■ **TASK PROMPT**
Although the records contain pictures, none belong in the copy: restate word for word only the lines from the one with "Unabhängige Plattform für strukturierte" through the one with "UARIO ONLINE", both included.

Dataset entries:
[Start of section]

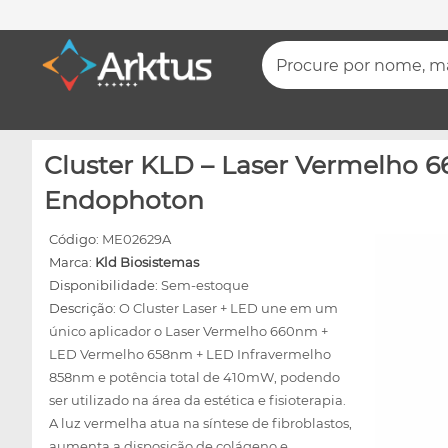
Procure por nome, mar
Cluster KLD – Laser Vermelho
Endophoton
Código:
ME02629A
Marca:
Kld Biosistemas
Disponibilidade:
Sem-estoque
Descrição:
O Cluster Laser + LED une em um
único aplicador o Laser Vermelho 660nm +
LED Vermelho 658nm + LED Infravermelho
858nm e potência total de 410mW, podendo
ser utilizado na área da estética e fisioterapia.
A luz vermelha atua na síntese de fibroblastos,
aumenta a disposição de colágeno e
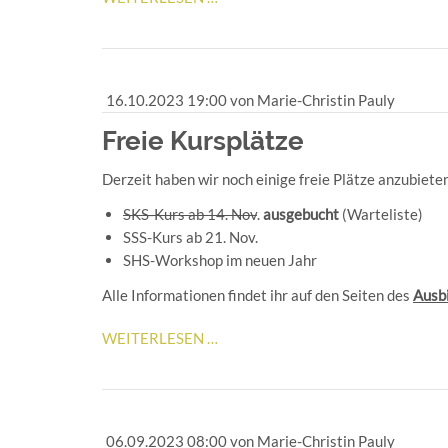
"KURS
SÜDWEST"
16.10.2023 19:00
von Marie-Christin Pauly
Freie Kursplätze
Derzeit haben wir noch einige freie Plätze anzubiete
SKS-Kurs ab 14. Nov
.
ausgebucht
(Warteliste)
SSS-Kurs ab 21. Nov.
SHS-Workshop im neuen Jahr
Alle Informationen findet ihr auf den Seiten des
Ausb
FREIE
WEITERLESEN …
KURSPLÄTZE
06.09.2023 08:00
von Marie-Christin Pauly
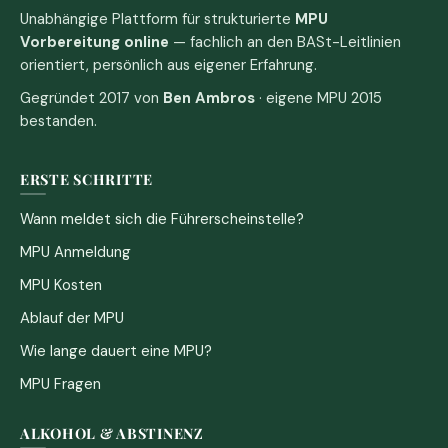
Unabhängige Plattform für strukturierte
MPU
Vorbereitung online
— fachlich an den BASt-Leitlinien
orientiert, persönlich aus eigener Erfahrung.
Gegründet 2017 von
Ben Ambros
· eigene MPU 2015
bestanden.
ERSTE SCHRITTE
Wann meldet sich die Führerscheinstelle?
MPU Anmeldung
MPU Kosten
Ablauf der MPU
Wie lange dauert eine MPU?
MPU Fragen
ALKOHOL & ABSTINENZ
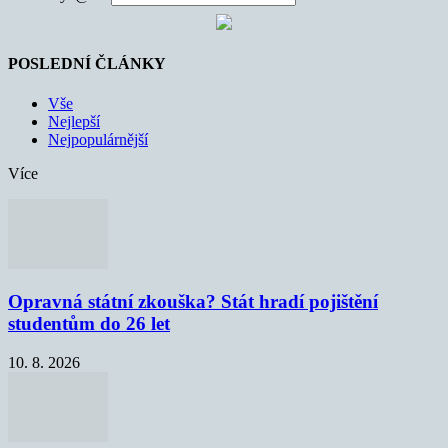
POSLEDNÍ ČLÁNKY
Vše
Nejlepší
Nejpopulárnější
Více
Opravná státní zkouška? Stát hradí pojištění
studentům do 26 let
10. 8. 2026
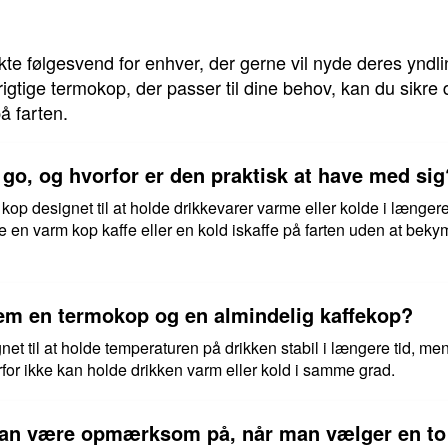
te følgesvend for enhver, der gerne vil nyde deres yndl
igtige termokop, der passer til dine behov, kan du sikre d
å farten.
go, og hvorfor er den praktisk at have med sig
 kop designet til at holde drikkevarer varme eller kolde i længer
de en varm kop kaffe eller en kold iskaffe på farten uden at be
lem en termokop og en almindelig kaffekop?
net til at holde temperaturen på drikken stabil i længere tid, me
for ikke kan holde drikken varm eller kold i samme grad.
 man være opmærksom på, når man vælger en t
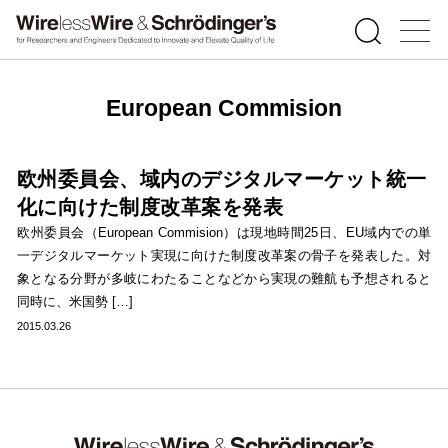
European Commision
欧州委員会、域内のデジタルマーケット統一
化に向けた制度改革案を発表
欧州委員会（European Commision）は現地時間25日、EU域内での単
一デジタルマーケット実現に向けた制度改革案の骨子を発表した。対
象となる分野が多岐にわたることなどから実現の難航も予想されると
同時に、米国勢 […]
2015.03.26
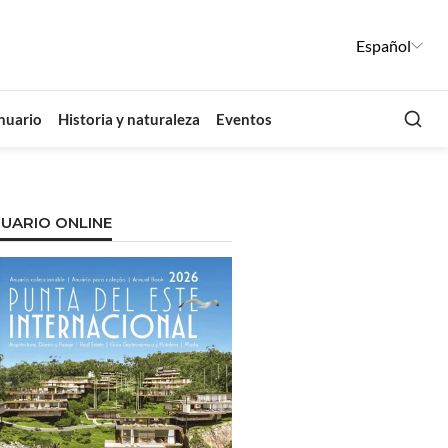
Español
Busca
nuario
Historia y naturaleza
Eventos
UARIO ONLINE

[End of section]
[Start of section]

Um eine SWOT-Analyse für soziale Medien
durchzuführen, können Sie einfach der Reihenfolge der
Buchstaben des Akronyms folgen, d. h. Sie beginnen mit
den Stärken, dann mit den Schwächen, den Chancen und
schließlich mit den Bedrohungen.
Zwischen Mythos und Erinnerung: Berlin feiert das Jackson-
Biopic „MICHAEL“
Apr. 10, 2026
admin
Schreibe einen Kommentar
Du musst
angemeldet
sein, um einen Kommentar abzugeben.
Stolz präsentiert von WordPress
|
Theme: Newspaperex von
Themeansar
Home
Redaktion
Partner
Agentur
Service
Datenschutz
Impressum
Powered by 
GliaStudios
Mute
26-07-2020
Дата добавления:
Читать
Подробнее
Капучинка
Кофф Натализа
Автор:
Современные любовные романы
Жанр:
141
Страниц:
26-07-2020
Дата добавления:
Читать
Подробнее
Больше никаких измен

[End of section]

■ **YOUR RESPONSE**
Unabhängige Plattform für strukturierte
MPU
Vorbereitung online
— fachlich an den BASt-Leitlinien
orientiert, persönlich aus eigener Erfahrung.
Gegründet 2017 von
Ben Ambros
· eigene MPU 2015
bestanden.
ERSTE SCHRITTE
Wann meldet sich die Führerscheinstelle?
MPU Anmeldung
MPU Kosten
Ablauf der MPU
Wie lange dauert eine MPU?
MPU Fragen
ALKOHOL & ABSTINENZ
POSLEDNÍ ČLÁNKY
Vše
Nejlepší
Nejpopulárnější
Více
Opravná státní zkouška? Stát hradí pojištění
studentům do 26 let
10. 8. 2026
te følgesvend for enhver, der gerne vil nyde deres yndl
igtige termokop, der passer til dine behov, kan du sikre d
å farten.
go, og hvorfor er den praktisk at have med sig
 kop designet til at holde drikkevarer varme eller kolde i længer
de en varm kop kaffe eller en kold iskaffe på farten uden at be
lem en termokop og en almindelig kaffekop?
net til at holde temperaturen på drikken stabil i længere tid, me
for ikke kan holde drikken varm eller kold i samme grad.
 man være opmærksom på, når man vælger en t
European Commision
欧州委員会、域内のデジタルマーケット統一
化に向けた制度改革案を発表
欧州委員会（European Commision）は現地時間25日、EU域内での単
一デジタルマーケット実現に向けた制度改革案の骨子を発表した。対
象となる分野が多岐にわたることなどから実現の難航も予想されると
同時に、米国勢 […]
2015.03.26
Español
Busca
nuario
Historia y naturaleza
Eventos
UARIO ONLINE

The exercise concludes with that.